REQUIRED WORK. Put the lines from the one containing "state / province: Aragua" through the last line into a Markdown table, omitting blank lines. Use a column named No. for the row number and a column named Entry for the line.

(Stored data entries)
Begin

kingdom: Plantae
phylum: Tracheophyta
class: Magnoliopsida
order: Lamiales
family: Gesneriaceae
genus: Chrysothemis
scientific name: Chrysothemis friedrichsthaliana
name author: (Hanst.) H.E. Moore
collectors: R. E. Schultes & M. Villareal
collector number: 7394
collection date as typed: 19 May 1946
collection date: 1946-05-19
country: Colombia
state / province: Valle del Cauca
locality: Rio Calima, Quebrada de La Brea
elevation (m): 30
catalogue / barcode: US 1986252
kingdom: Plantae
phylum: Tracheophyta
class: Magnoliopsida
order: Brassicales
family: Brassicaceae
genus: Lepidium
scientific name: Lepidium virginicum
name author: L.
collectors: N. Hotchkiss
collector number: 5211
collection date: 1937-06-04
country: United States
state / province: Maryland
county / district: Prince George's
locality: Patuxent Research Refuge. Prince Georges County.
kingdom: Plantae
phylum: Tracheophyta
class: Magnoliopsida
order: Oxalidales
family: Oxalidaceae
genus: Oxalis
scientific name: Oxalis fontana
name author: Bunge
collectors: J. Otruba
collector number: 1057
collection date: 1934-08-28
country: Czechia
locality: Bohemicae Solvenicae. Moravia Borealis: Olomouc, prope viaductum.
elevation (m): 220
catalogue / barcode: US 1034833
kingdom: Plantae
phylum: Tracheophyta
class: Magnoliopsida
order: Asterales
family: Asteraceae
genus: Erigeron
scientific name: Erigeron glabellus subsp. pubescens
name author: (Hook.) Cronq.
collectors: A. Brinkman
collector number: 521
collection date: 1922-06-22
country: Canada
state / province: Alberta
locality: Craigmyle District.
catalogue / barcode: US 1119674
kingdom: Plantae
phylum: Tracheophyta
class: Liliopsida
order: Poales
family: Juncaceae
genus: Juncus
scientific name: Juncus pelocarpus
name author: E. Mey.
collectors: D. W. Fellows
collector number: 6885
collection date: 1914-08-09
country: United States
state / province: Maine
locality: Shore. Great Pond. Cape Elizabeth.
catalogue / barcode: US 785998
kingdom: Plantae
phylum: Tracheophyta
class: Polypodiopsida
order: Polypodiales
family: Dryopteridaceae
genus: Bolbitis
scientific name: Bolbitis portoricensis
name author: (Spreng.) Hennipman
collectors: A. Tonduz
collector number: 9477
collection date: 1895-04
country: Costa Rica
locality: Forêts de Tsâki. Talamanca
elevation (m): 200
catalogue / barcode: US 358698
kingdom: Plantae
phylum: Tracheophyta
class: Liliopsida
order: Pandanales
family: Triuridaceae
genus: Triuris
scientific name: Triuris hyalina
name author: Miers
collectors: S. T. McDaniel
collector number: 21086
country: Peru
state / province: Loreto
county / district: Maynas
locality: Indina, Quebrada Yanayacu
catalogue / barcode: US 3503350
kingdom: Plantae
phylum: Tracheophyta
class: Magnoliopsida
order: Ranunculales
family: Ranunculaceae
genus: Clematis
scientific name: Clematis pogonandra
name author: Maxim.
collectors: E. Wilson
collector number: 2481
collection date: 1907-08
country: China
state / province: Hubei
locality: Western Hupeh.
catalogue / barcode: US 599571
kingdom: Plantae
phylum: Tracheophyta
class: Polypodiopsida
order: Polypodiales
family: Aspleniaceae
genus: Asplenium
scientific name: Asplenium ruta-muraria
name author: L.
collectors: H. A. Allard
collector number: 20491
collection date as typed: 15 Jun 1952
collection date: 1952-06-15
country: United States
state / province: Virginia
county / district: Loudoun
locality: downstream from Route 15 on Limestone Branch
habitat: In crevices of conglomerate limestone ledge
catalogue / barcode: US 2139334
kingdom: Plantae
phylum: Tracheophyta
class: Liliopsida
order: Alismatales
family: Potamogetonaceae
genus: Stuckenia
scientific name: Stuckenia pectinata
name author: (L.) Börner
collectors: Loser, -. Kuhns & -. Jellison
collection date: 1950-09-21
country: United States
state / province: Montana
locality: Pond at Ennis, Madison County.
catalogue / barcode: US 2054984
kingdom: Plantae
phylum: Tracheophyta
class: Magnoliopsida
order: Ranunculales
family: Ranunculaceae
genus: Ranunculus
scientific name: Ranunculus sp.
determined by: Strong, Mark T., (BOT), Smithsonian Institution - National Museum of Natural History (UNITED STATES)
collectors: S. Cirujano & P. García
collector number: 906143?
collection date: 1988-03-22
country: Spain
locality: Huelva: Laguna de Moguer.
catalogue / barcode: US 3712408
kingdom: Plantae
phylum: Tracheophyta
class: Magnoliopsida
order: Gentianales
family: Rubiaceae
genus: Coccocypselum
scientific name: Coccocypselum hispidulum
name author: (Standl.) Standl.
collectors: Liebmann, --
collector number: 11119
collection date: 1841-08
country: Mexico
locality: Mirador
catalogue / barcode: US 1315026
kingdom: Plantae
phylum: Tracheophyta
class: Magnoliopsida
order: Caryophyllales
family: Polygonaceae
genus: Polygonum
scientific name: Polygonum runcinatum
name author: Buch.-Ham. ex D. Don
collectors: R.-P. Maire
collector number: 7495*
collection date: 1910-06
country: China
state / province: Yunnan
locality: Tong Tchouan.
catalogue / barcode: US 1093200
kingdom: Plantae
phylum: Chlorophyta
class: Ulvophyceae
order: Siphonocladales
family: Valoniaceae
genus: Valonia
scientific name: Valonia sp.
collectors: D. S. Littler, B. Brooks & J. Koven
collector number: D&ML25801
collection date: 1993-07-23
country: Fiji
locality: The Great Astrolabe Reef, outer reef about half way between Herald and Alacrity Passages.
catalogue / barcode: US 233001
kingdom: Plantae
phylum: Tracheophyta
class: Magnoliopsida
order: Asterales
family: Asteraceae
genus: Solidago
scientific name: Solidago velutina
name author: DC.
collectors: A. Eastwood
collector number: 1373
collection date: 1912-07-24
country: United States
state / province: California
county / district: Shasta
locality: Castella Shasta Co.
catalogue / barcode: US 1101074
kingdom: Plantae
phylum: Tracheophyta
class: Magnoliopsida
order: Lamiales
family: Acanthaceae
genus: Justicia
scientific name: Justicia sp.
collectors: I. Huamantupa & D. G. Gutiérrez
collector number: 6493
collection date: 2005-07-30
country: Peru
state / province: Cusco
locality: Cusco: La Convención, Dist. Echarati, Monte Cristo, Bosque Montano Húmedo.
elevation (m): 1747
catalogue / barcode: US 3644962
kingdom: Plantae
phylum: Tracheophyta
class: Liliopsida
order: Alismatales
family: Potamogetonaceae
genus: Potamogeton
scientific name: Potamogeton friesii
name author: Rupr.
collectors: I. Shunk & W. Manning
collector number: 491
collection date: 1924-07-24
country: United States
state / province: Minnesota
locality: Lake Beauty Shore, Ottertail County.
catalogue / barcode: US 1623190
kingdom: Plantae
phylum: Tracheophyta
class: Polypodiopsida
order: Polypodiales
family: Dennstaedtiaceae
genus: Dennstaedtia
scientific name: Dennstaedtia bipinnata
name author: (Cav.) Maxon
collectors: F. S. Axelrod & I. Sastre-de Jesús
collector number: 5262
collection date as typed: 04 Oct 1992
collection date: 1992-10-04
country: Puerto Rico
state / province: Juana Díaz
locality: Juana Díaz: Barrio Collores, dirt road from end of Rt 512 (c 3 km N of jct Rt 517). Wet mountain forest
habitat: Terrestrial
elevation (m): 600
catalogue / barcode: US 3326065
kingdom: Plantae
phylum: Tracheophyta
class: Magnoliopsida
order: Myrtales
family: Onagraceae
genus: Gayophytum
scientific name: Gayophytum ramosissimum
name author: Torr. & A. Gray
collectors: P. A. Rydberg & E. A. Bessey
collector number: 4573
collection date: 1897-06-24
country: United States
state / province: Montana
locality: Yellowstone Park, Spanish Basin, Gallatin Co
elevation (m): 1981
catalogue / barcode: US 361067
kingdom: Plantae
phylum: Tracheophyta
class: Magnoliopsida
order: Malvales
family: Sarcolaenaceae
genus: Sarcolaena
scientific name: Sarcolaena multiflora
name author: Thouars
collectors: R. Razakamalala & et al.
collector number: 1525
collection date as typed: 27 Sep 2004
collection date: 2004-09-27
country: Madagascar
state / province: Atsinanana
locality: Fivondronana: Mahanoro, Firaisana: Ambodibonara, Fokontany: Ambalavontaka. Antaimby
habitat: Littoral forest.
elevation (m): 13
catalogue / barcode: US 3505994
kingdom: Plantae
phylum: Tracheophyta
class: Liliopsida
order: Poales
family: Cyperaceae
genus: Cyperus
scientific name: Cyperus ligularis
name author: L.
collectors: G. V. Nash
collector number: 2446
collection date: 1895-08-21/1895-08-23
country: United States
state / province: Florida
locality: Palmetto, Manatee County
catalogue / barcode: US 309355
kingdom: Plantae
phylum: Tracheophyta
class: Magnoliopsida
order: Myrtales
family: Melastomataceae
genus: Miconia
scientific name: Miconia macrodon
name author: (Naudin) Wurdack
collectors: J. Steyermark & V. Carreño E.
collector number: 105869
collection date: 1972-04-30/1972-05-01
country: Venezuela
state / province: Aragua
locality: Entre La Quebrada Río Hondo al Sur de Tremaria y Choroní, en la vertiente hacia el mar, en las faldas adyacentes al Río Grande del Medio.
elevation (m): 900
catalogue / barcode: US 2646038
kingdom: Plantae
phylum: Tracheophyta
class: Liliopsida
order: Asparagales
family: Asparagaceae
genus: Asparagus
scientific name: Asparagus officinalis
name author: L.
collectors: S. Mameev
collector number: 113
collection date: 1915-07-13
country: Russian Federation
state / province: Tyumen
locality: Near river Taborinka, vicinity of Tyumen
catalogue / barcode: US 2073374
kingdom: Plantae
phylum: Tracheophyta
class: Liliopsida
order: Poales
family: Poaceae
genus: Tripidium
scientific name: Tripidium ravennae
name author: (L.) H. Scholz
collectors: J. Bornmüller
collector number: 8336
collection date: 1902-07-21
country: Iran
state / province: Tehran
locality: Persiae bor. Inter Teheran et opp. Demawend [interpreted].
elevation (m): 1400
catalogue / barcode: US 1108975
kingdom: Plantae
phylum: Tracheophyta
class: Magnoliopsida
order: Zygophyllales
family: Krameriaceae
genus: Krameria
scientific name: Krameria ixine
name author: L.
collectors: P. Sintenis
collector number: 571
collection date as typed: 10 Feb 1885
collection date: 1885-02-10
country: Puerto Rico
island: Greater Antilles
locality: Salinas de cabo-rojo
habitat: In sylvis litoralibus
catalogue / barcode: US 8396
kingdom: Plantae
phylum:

End

WRITTEN ANSWER.
| No. | Entry |
|---|---|
| 1 | state / province: Aragua |
| 2 | locality: Entre La Quebrada Río Hondo al Sur de Tremaria y Choroní, en la vertiente hacia el mar, en las faldas adyacentes al Río Grande del Medio. |
| 3 | elevation (m): 900 |
| 4 | catalogue / barcode: US 2646038 |
| 5 | kingdom: Plantae |
| 6 | phylum: Tracheophyta |
| 7 | class: Liliopsida |
| 8 | order: Asparagales |
| 9 | family: Asparagaceae |
| 10 | genus: Asparagus |
| 11 | scientific name: Asparagus officinalis |
| 12 | name author: L. |
| 13 | collectors: S. Mameev |
| 14 | collector number: 113 |
| 15 | collection date: 1915-07-13 |
| 16 | country: Russian Federation |
| 17 | state / province: Tyumen |
| 18 | locality: Near river Taborinka, vicinity of Tyumen |
| 19 | catalogue / barcode: US 2073374 |
| 20 | kingdom: Plantae |
| 21 | phylum: Tracheophyta |
| 22 | class: Liliopsida |
| 23 | order: Poales |
| 24 | family: Poaceae |
| 25 | genus: Tripidium |
| 26 | scientific name: Tripidium ravennae |
| 27 | name author: (L.) H. Scholz |
| 28 | collectors: J. Bornmüller |
| 29 | collector number: 8336 |
| 30 | collection date: 1902-07-21 |
| 31 | country: Iran |
| 32 | state / province: Tehran |
| 33 | locality: Persiae bor. Inter Teheran et opp. Demawend [interpreted]. |
| 34 | elevation (m): 1400 |
| 35 | catalogue / barcode: US 1108975 |
| 36 | kingdom: Plantae |
| 37 | phylum: Tracheophyta |
| 38 | class: Magnoliopsida |
| 39 | order: Zygophyllales |
| 40 | family: Krameriaceae |
| 41 | genus: Krameria |
| 42 | scientific name: Krameria ixine |
| 43 | name author: L. |
| 44 | collectors: P. Sintenis |
| 45 | collector number: 571 |
| 46 | collection date as typed: 10 Feb 1885 |
| 47 | collection date: 1885-02-10 |
| 48 | country: Puerto Rico |
| 49 | island: Greater Antilles |
| 50 | locality: Salinas de cabo-rojo |
| 51 | habitat: In sylvis litoralibus |
| 52 | catalogue / barcode: US 8396 |
| 53 | kingdom: Plantae |
| 54 | phylum: |